◆ Goal of the exercise ◆
Answer these questions using the text below about Jim Graham.
1. How many head of cattle does Graham have back home?
2. About how far was the Knox farm from Graham's house?
3. Which fair did Graham manage from 1952 to 1955?

◆ Excerpted text ◆
Jim Graham still speaks by telephone routinely with J. Allen Knox, Page Graham and many others back home, where he has someone taking care of the old homeplace and his 80 to 90 head of cattle.

Knox has a favorite story about Graham. One day in his early teens, Graham rode a mule or pony — Knox can’t remember which — to the Knox farm about 5 miles from his house.

The still-growing, gangly Graham walked into a nest of wasps in the hog farrowing pen. They stung him all over and, in no time, his eyes had swollen shut.

Graham managed to get back on his ride and speed off for home.

“If that thing hadn’t known the way home, he wouldn’t have made it,” Knox laughs.

It may be the last time Graham went into anything with his eyes shut.

Big appetite

After graduating from college in 1942, Graham became an agriculture teacher in Iredell County through 1945.

A six-year stint as superintendent for the Upper Mountain Research Station followed. From 1952 to 1955, he managed the Winston-Salem Fair, which later became the Dixie Classic.

◆ Entries provided ◆

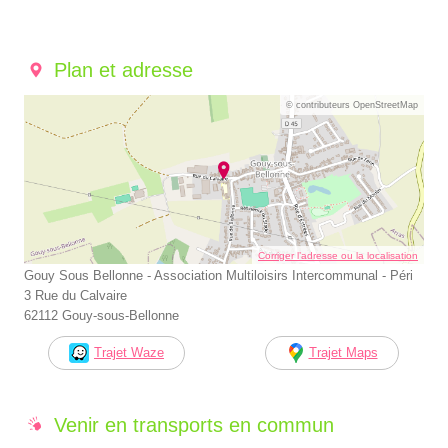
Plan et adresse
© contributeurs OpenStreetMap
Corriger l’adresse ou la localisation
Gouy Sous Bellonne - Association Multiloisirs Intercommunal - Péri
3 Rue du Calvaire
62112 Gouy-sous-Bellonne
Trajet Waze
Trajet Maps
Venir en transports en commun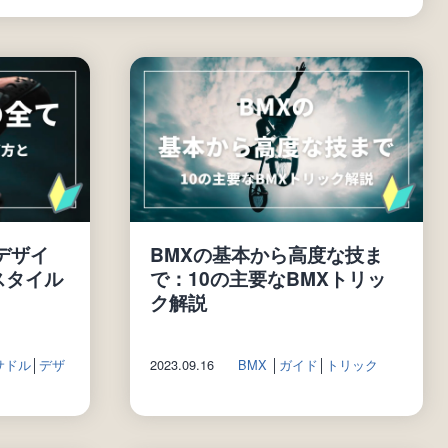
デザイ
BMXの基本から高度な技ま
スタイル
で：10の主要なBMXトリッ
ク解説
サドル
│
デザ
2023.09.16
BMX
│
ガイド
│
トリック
--
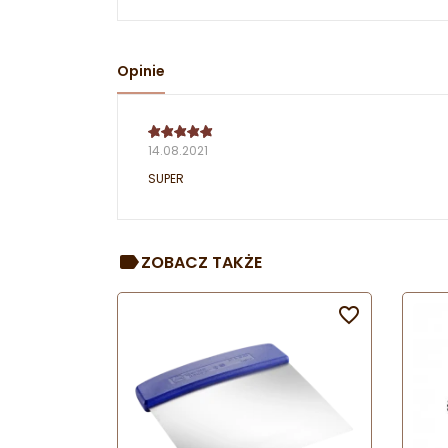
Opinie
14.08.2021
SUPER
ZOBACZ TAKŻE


◆ Answer space ◆
1. Graham has 80 to 90 head of cattle.
2. The Knox farm was about 5 miles from Graham's house.
3. He managed the Winston-Salem Fair, which later became the Dixie Classic.